Joseph Stalin, leader of the Soviet Union from 1924 until his death in 1953, was also contemptuous of Jews although to what extent is still widely discussed by historians. The worst excesses subsided after his death but the taboos and distortions regarding Jews lingered for decades.
At the end of the war, Jewish deaths in the Soviet Union constituted only about 10 percent of entire Soviet losses. Authorities feared that by singling out Jewish victims they could arouse great resentment among other Soviet nationalities. They were also unwilling to admit to the role played by local citizens in the persecution of Jews.
Only in 1991, amid the collapse of the Soviet Union, was the Kyiv Jewish community able to erect a sculpture of a menorah lamp to honor the Jews massacred at Babi Yar. I don’t remember seeing this monument when I visited in 1995. It was off to the side and much smaller than the Soviet structure.
In the ensuing years other monuments emerged paying homage to massacred children, Roma, priests and Ukrainian partisans. In contrast to the concern over emphasizing the Jewish connection to the place, new critics now feared that by stressing the mass grave’s multi-ethnic character, Ukrainian officials risked diluting Babi Yar’s role as one of the Holocaust’s main sites.

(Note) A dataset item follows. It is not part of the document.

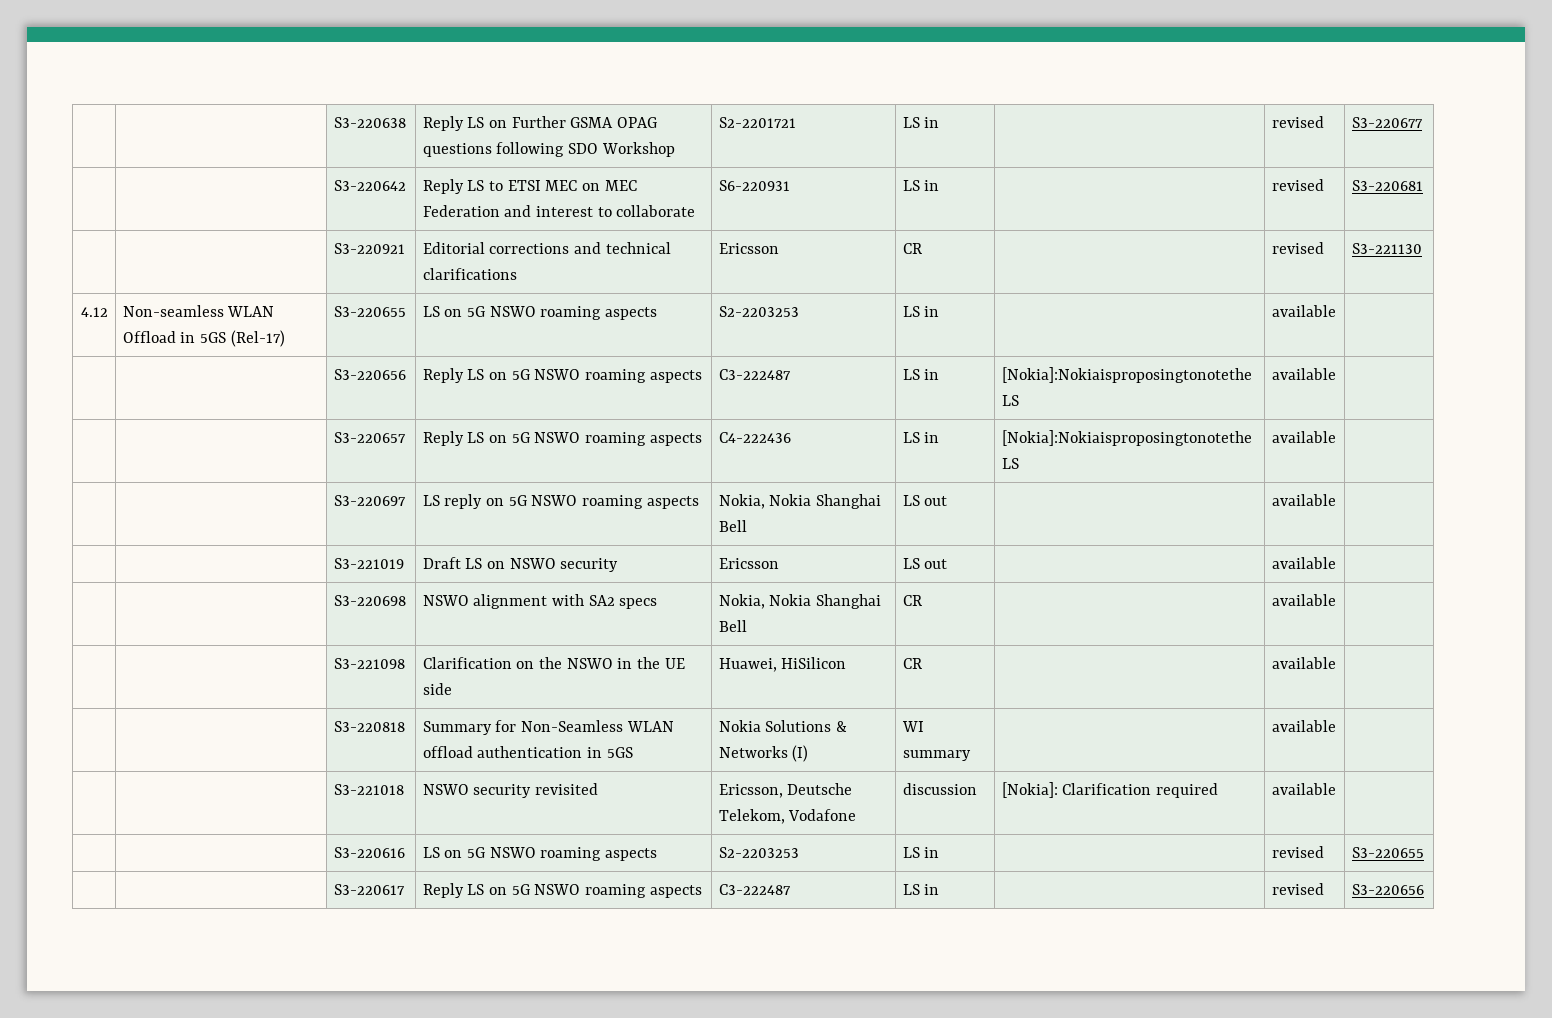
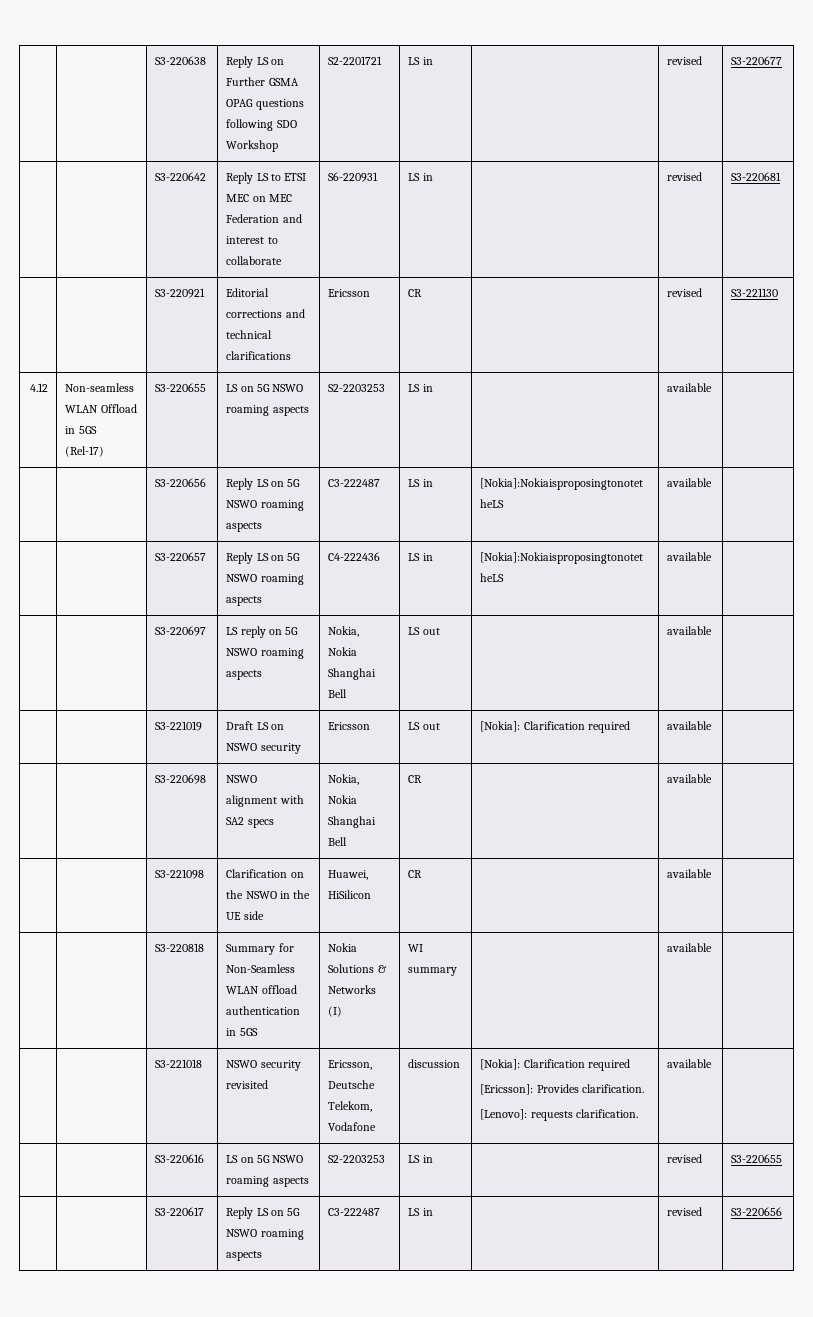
(948, 564) none -> [480,721,630,733] [Nokia]: Clarification required
(1219, 790) none -> [480,1084,644,1095] [480,1109,638,1121] // [Ericsson]: Provides clarification. // [Lenovo]: requests clarification.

Post-1990 independent Ukraine needed to construct a national history and build an identity that would distinguish it from the Soviet one it wanted to shake off. Nowadays, especially in western Ukraine where citizens are more closely allied to Europe, there is a strong tendency to condemn Soviet crimes more than Nazi ones and to whitewash the wartime experience of collaboration. Some of the victims whom Ukrainian nationalist groups would like to commemorate are controversial, like the Organization of Ukrainian Nationalists and the Ukrainian Insurgency Army. Many Ukrainians depict them as national heroes and victims of Stalin’s and Hitler’s totalitarian regimes who were struggling for the independence of their country, but prominent Western historians accuse them of participating in the Holocaust.
As for the planned Ukrainian Babyn Yar Memorial Center, it triggered controversy early on. Detractors complained that the site’s artistic director and some of its private financial backers were from Russia and hence efforts to portray Ukrainian citizens as Nazi collaborators and murderers of Jews were nothing more than Russian propaganda. I am familiar with the accusation.
As a correspondent for RT, a Russian international television network funded by the federal tax budget of the Russian government, I am banned from visiting Ukraine for five years. The charge is that I work as a “propagandist” and have fueled tensions between Kyiv and Moscow though my reporting of Russia’s 2014 annexation of Crimea and its support of anti-Kiev demonstrations that began in eastern Ukraine in 2014.
Current political considerations inevitably influence the way history is recorded and remembered. The number of Jews massacred in late September 1941 seems to be one of the only uncontested facts about Babi Yar. How to pay homage to them remains a battle still being fought.